Words by Sean Moeller, Illustration by Johnnie Cluney, Recording engineered by Jon Ashley
It's the ambivalence that seems to suit Chicago group Umphrey's McGee the best. It's the mixed bag that they enjoy thrusting their hands into, pulling out fistfuls of glitter and honey and all other assortments of stuff they didn't think they were going to pull from the depths. The members of the long-running band, which initially formed on the campus of the University of Notre Dame, in South Bend, Indiana, are the kinds of people who take Sunday drives and let themselves travel those roads blindly, practically begging to get lost.
They leave maps and phones, any kinds of navigational tools behind just so they can meander, zig and zag to wherever their instincts want to take them. If they don't get to somewhere that they recognize in the next three minutes, they'll loop it at the fencepost and head back in the direction of where they started their adventure. What happens next is that those three minutes turn into 10, they get all twisted up in the new course that they've woven and they find that they're having more fun than they could have ever imagined had they stuck to any sort of plan. They keep pushing forward, over another hill, past another pasture - and the scenery's too lovely to ignore.

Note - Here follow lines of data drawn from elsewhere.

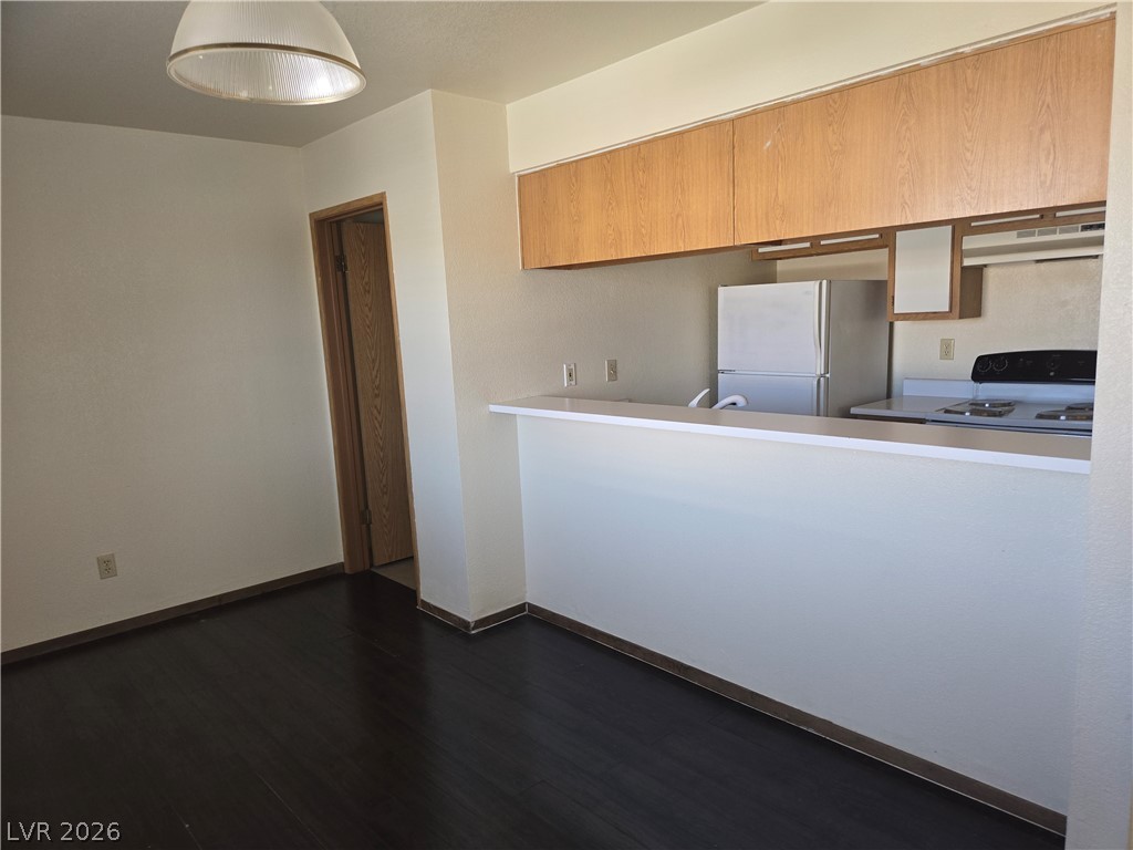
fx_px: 753
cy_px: 425
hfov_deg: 73.9
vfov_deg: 58.9
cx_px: 566
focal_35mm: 23
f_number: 1.8
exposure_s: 1/60
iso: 64
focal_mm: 5.4
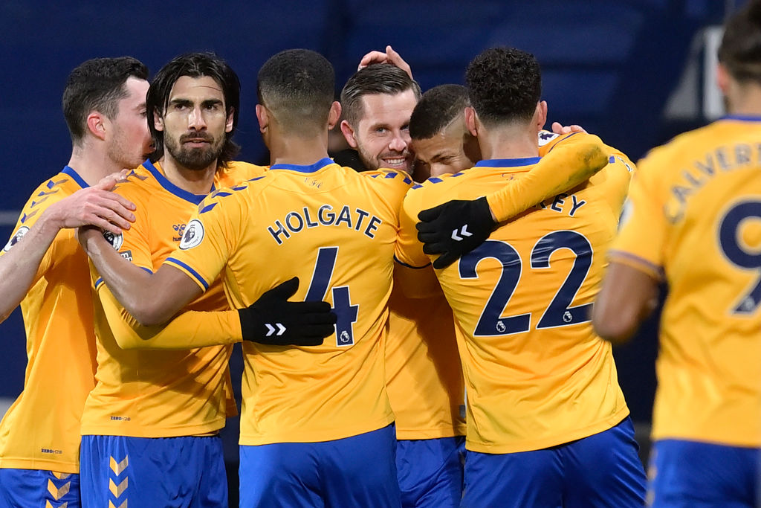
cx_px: 380
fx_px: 8456
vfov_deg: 3.4
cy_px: 254
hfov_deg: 5.2
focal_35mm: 400
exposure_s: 1/2500
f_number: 2.8
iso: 2500
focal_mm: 400
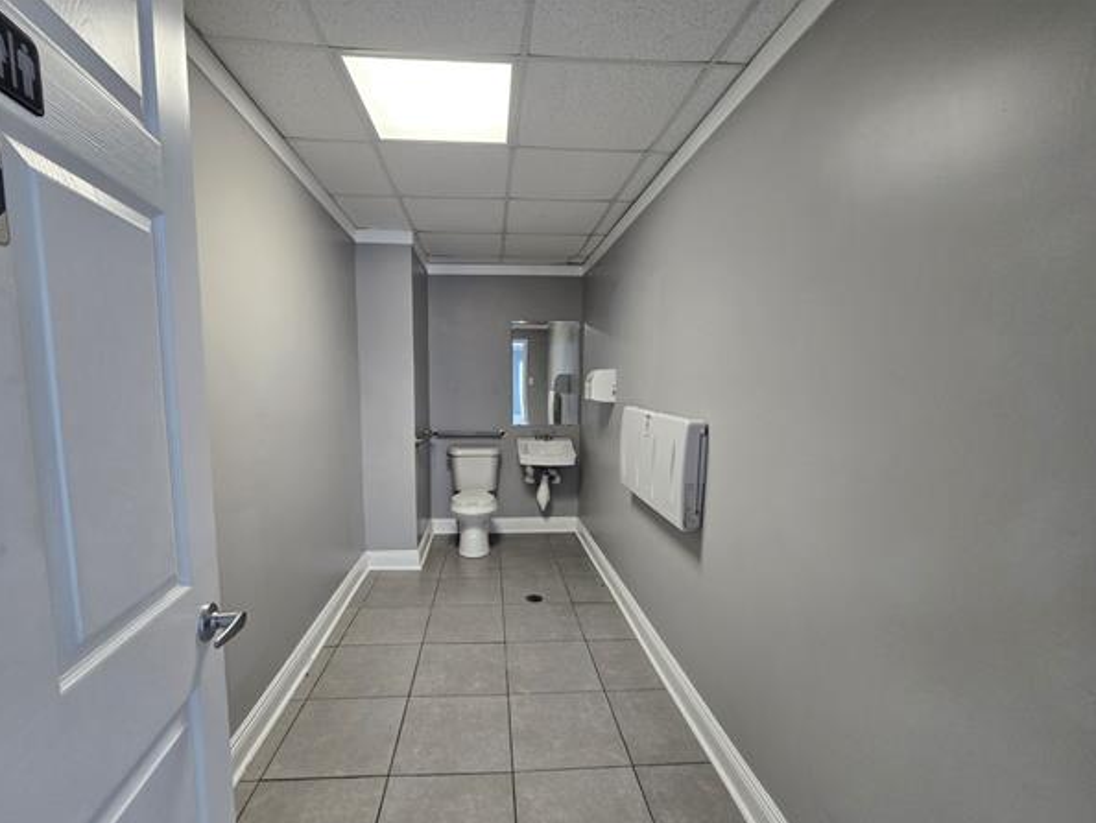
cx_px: 520
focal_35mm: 14
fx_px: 443
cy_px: 439
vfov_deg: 85.6
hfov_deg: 102.0
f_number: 2.2
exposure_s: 1/60
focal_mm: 2.2
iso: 125
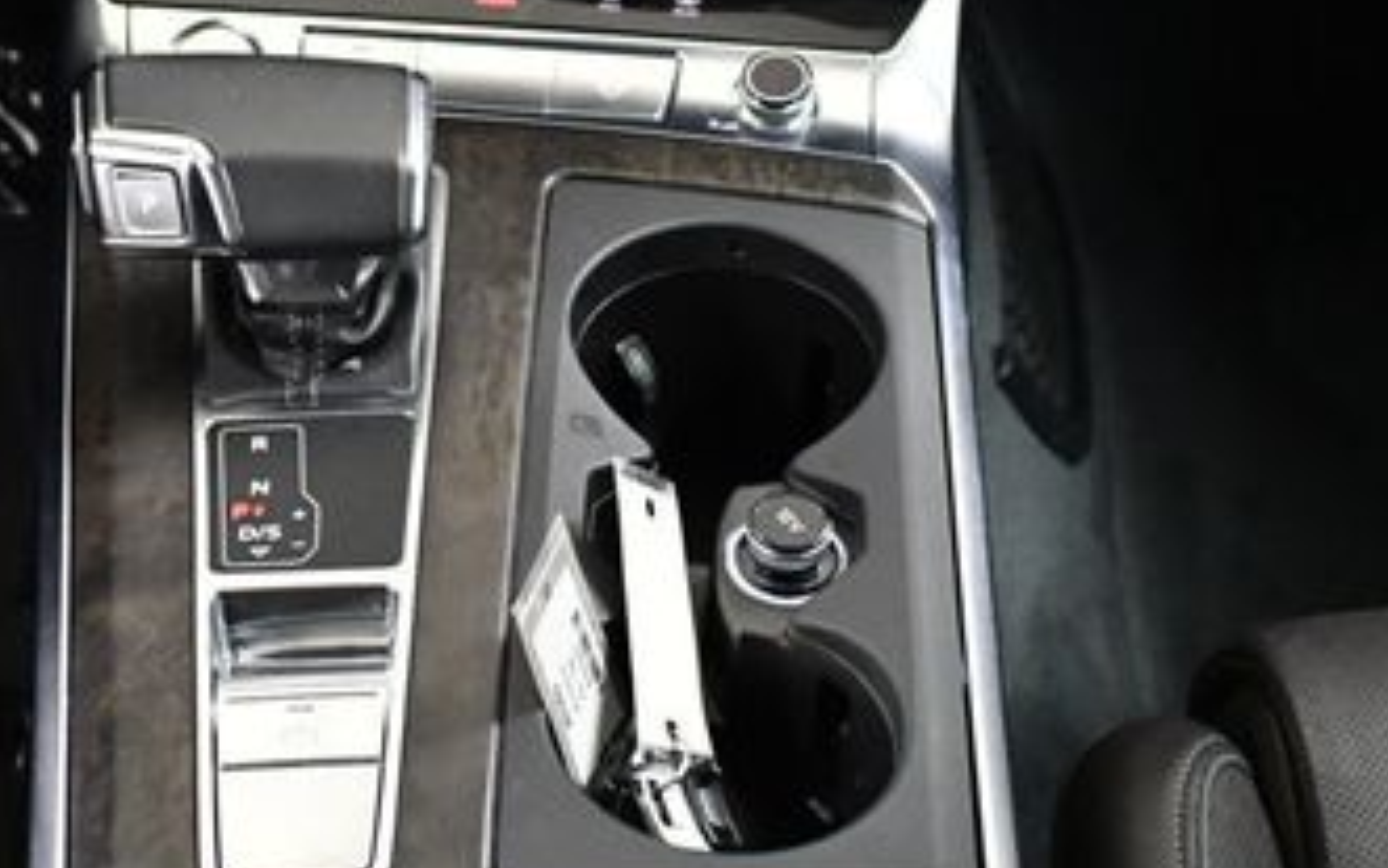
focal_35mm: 71
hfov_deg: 28.9
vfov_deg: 18.4
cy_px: 407
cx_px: 520
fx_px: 2686
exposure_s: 1/100
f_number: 3.5
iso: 3200
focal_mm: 18
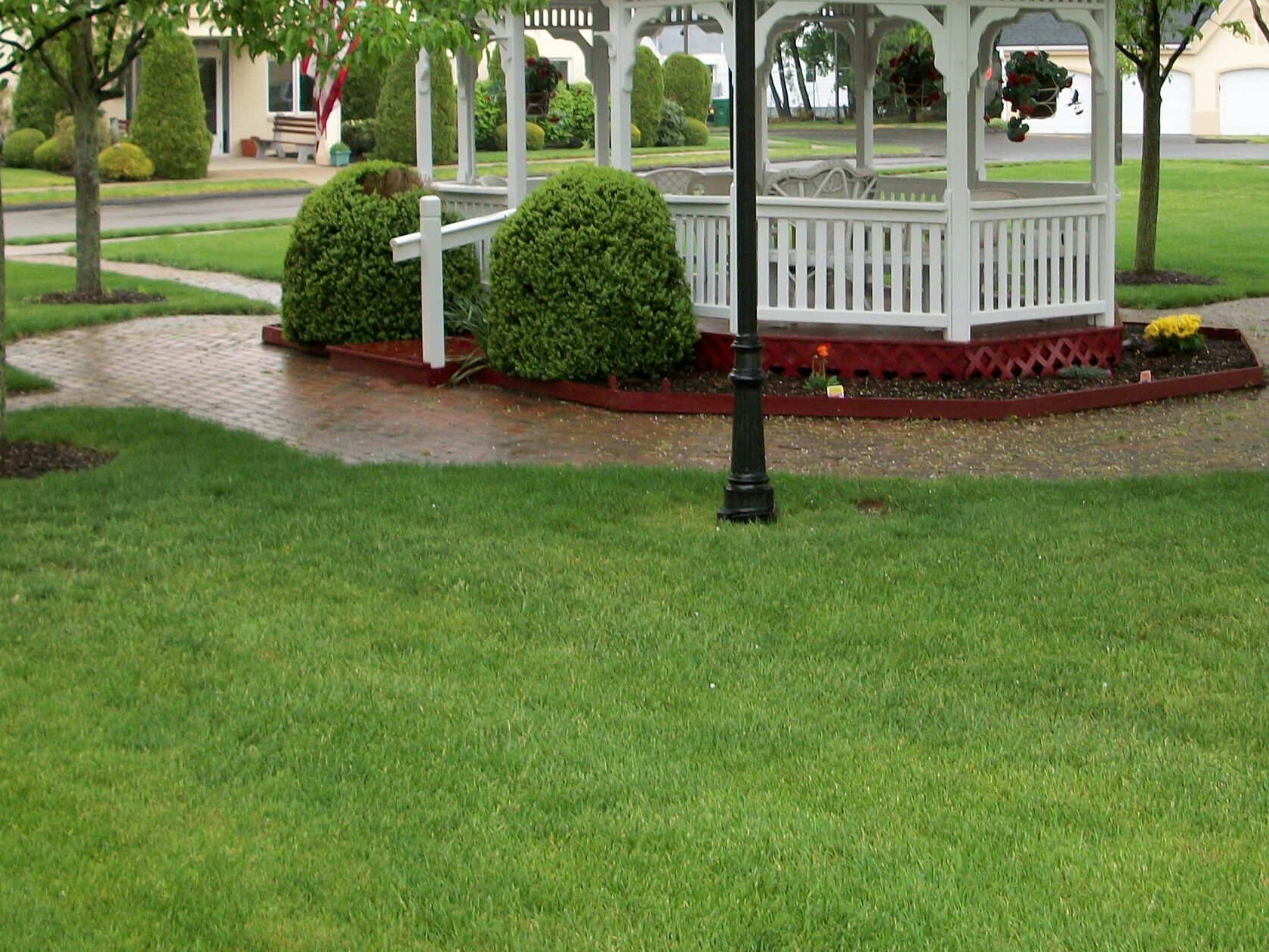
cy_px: 181
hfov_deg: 30.2
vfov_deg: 22.6
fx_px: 2346
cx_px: 774
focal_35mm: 64
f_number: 3.1
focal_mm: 6.3
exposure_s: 1/100
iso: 80
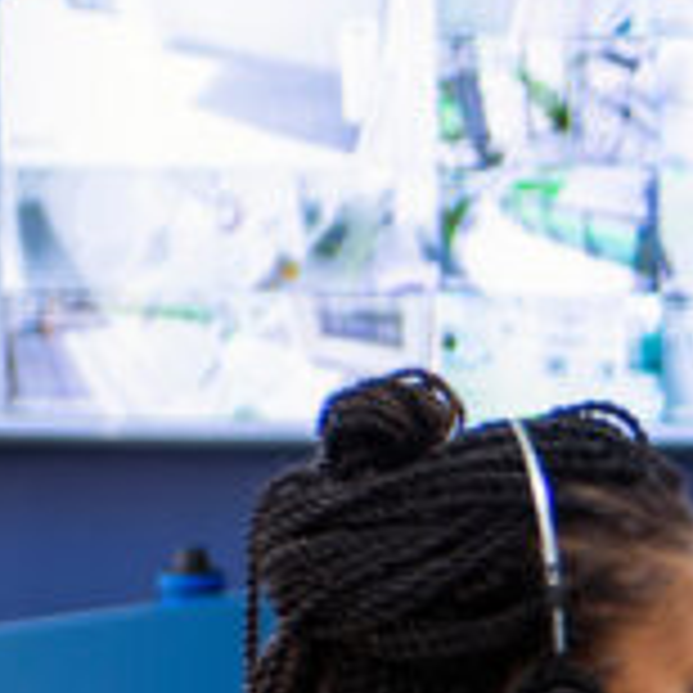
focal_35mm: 340
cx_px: 1782
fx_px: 7701
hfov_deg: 5.0
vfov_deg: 5.1
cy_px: 646
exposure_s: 1/6
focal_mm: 60
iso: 64
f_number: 3.5
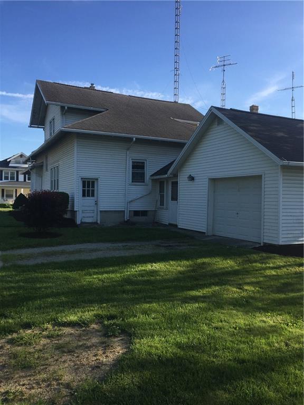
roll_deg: -0.1
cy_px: 202
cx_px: 152
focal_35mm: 29
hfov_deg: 48.2
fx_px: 340
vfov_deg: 61.7
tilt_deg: +0.5
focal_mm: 4.15
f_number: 2.2
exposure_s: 1/989
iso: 32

They find that they're falling in love with their decisions and their digressions, which, if they were to be charted, plotted and mapped out, would appear on paper the way a pile of wet spaghetti noodles would look. Even with and throughout the twists, there are those spots where the road evens out and they come to these clearings, where the ideas thin into one abiding line, a cohesiveness that then goes on to squiggle back out, the nuances and experiments in jazz and jam and funk and blues and 80s soft rock all washing together in a swift flood. Umphrey's is most arresting when it lets it all cave in on itself, when its collective and individually expert chops nimbly suss out where a song is going to go, where it might never think to go on its own. It's this wall of sound, this hodge-podge of abject tastes and influences that makes it as interesting of a musical handyman as there is on the jam circuit today.